With those out of the way, here’s why I’m a convert to the no practice swings lifestyle.
It helps me play faster
A round that drags is no fun. But it’s also not enjoyable playing a round when you feel rushed. Ditching the practice swings, at least for me, gives me the best of both worlds. I feel like I can play a little faster without even really noticing.
You may think that getting set, taking a practice swing, then continuing on only takes a few seconds. And maybe it does, but those extra seconds add up.
Let’s say you take, on average, one practice swing per shot you hit, and the whole process adds five seconds (which honestly seems pretty generous). Now, let’s say you shoot 80. The combined effect of all those practice swings has added more than six minutes to your round. If you’re one player in a foursome, and every player has a similar routine, now we’re talking 24 mins added for the group.

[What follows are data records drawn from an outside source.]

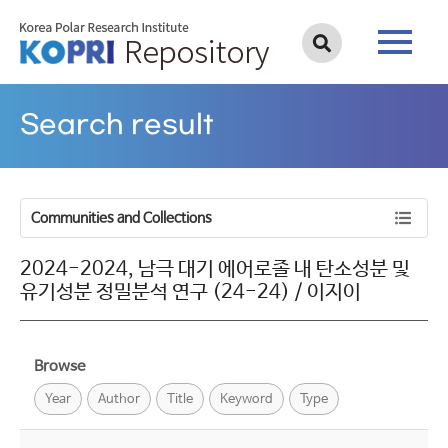
Search result
Communities and Collections
2024-2024, 남극 대기 에어로졸 내 탄소성분 및
유기성분 정밀분석 연구 (24-24) / 이지이
Browse
Year
Author
Title
Keyword
Type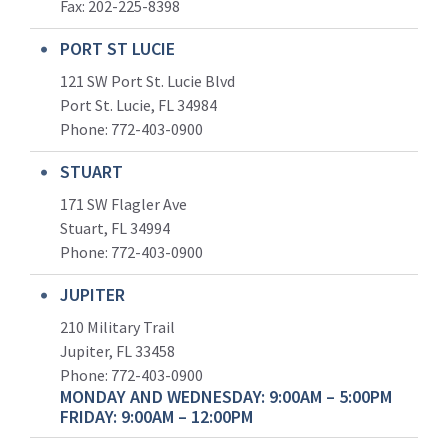
Fax: 202-225-8398
PORT ST LUCIE
121 SW Port St. Lucie Blvd
Port St. Lucie, FL 34984
Phone:
772-403-0900
STUART
171 SW Flagler Ave
Stuart, FL 34994
Phone: 772-403-0900
JUPITER
210 Military Trail
Jupiter, FL 33458
Phone:
772-403-0900
MONDAY AND WEDNESDAY: 9:00AM – 5:00PM
FRIDAY: 9:00AM – 12:00PM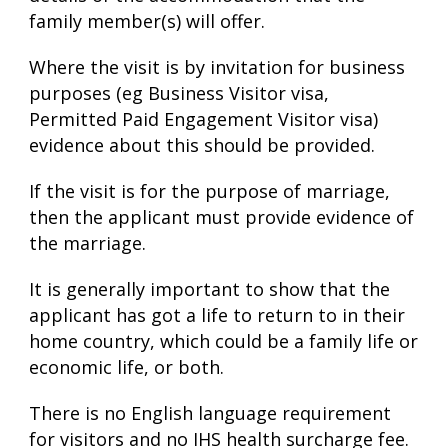
family member(s) will offer.
Where the visit is by invitation for business
purposes (eg Business Visitor visa,
Permitted Paid Engagement Visitor visa)
evidence about this should be provided.
If the visit is for the purpose of marriage,
then the applicant must provide evidence of
the marriage.
It is generally important to show that the
applicant has got a life to return to in their
home country, which could be a family life or
economic life, or both.
There is no English language requirement
for visitors and no IHS health surcharge fee.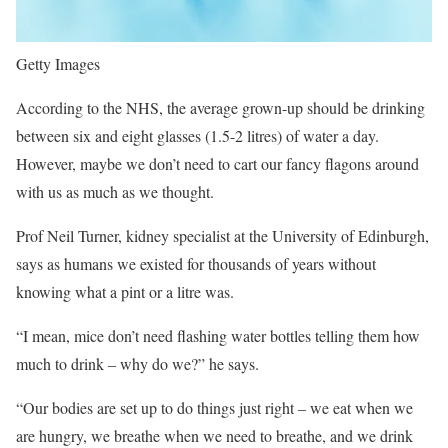
Getty Images
According to the NHS, the average grown-up should be drinking
between six and eight glasses (1.5-2 litres) of water a day.
However, maybe we don’t need to cart our fancy flagons around
with us as much as we thought.
Prof Neil Turner, kidney specialist at the University of Edinburgh,
says as humans we existed for thousands of years without
knowing what a pint or a litre was.
“I mean, mice don’t need flashing water bottles telling them how
much to drink – why do we?” he says.
“Our bodies are set up to do things just right – we eat when we
are hungry, we breathe when we need to breathe, and we drink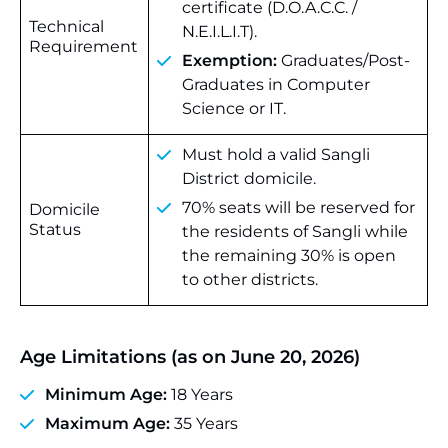
certificate (D.O.A.C.C. /
Technical
N.E.I.L.I.T).
Requirement
Exemption:
Graduates/Post-
Graduates in Computer
Science or IT.
Must hold a valid Sangli
District domicile.
70% seats will be reserved for
Domicile
Status
the residents of Sangli while
the remaining 30% is open
to other districts.
Age Limitations (as on June 20, 2026)
Minimum Age:
18 Years
Maximum Age:
35 Years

Is it really with it?
Practice swings don't help as much as you think
A few weeks ago my boss, Sam Weinman (who you can watch playing golf with Joel Dahmen below) sent me a video of his practice swing, and then one of his real swing, and asked why his real swing looks so much different.

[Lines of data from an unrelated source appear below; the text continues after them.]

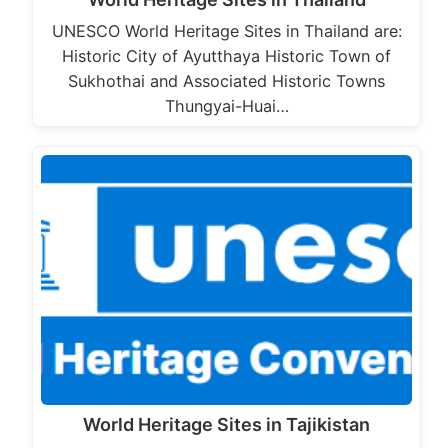
UNESCO World Heritage Sites in Thailand are:
Historic City of Ayutthaya Historic Town of
Sukhothai and Associated Historic Towns
Thungyai-Huai…
World Heritage Sites in Tajikistan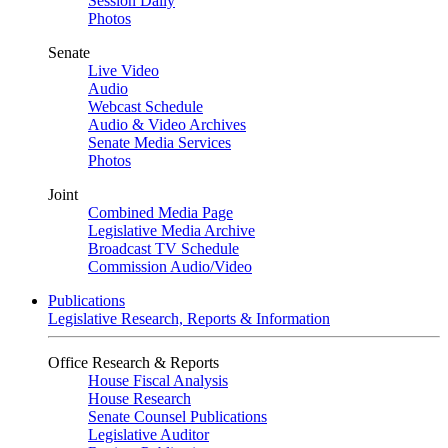
Session Daily
Photos
Senate
Live Video
Audio
Webcast Schedule
Audio & Video Archives
Senate Media Services
Photos
Joint
Combined Media Page
Legislative Media Archive
Broadcast TV Schedule
Commission Audio/Video
Publications
Legislative Research, Reports & Information
Office Research & Reports
House Fiscal Analysis
House Research
Senate Counsel Publications
Legislative Auditor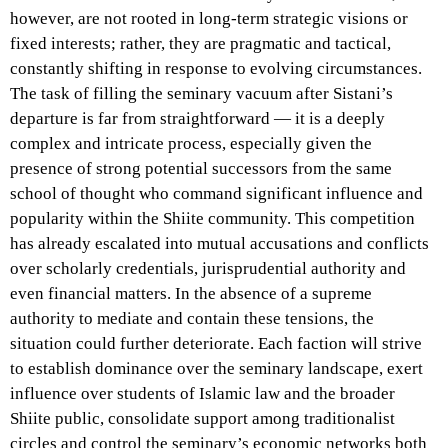
however, are not rooted in long-term strategic visions or
fixed interests; rather, they are pragmatic and tactical,
constantly shifting in response to evolving circumstances.
The task of filling the seminary vacuum after Sistani’s
departure is far from straightforward — it is a deeply
complex and intricate process, especially given the
presence of strong potential successors from the same
school of thought who command significant influence and
popularity within the Shiite community. This competition
has already escalated into mutual accusations and conflicts
over scholarly credentials, jurisprudential authority and
even financial matters. In the absence of a supreme
authority to mediate and contain these tensions, the
situation could further deteriorate. Each faction will strive
to establish dominance over the seminary landscape, exert
influence over students of Islamic law and the broader
Shiite public, consolidate support among traditionalist
circles and control the seminary’s economic networks both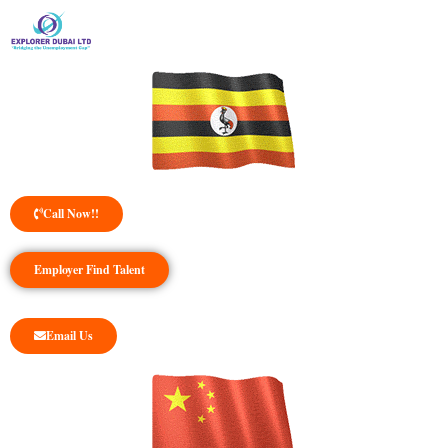
Call Now!!
Employer Find Talent
Email Us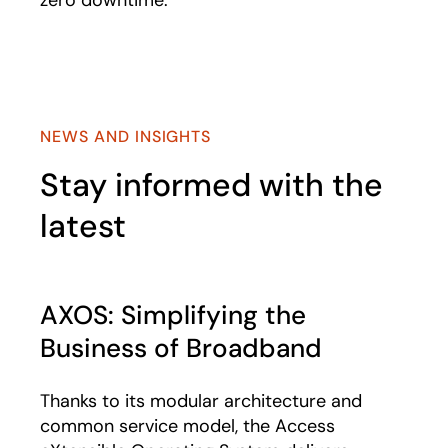
zero downtime.
NEWS AND INSIGHTS
Stay informed with the
latest
AXOS: Simplifying the
Business of Broadband
Thanks to its modular architecture and
common service model, the Access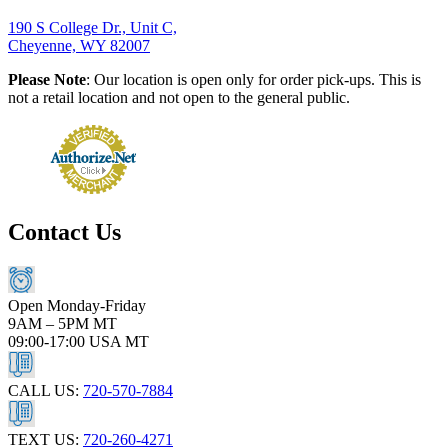
190 S College Dr., Unit C,
Cheyenne, WY 82007
Please Note
: Our location is open only for order pick-ups. This is
not a retail location and not open to the general public.
Contact Us
Open Monday-Friday
9AM – 5PM MT
09:00-17:00 USA MT
CALL US:
720-570-7884
TEXT US:
720-260-4271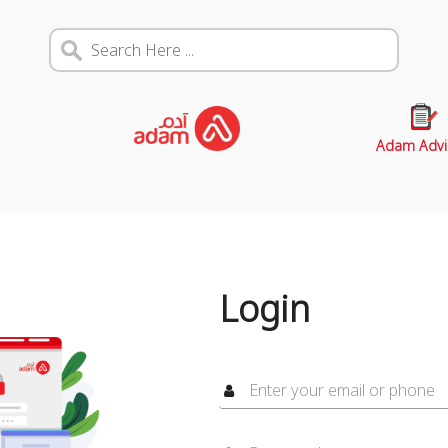
Adam Advi
Login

The answer is because golfers aren’t just swinging slower during their practice swing, they’re also not trying to hit their ball at a target, and their instincts to actually hit the ball aren’t taking over. They’re basically different skills. Just ask Dr. Will Wu, a PHD who studies Motor Control and Learning who founded the Skilled Coaching Alliance.
“Practice swings are a different motor skill because it's single object manipulation (the club). The real swing is double object manipulation (club and ball),” he says. “Practice swings are good if it's reminding you of a feel. The problem comes when people compare the two and expect good ball striking outcomes from a good feel or look of a practice swing.”
It simplifies my thoughts
While it’s true that sometimes a great-feeling practice swing can boost your confidence, the flipside is also true. A weird practice swing can get the wheels turning too much, and leave you wondering what’s going on.
And so, no practice swings it is for me. Will it stick? Like everything in this fickle game, the answer is who knows. But I’m enjoying it, and if you want to mix things up in your own game, give it a try.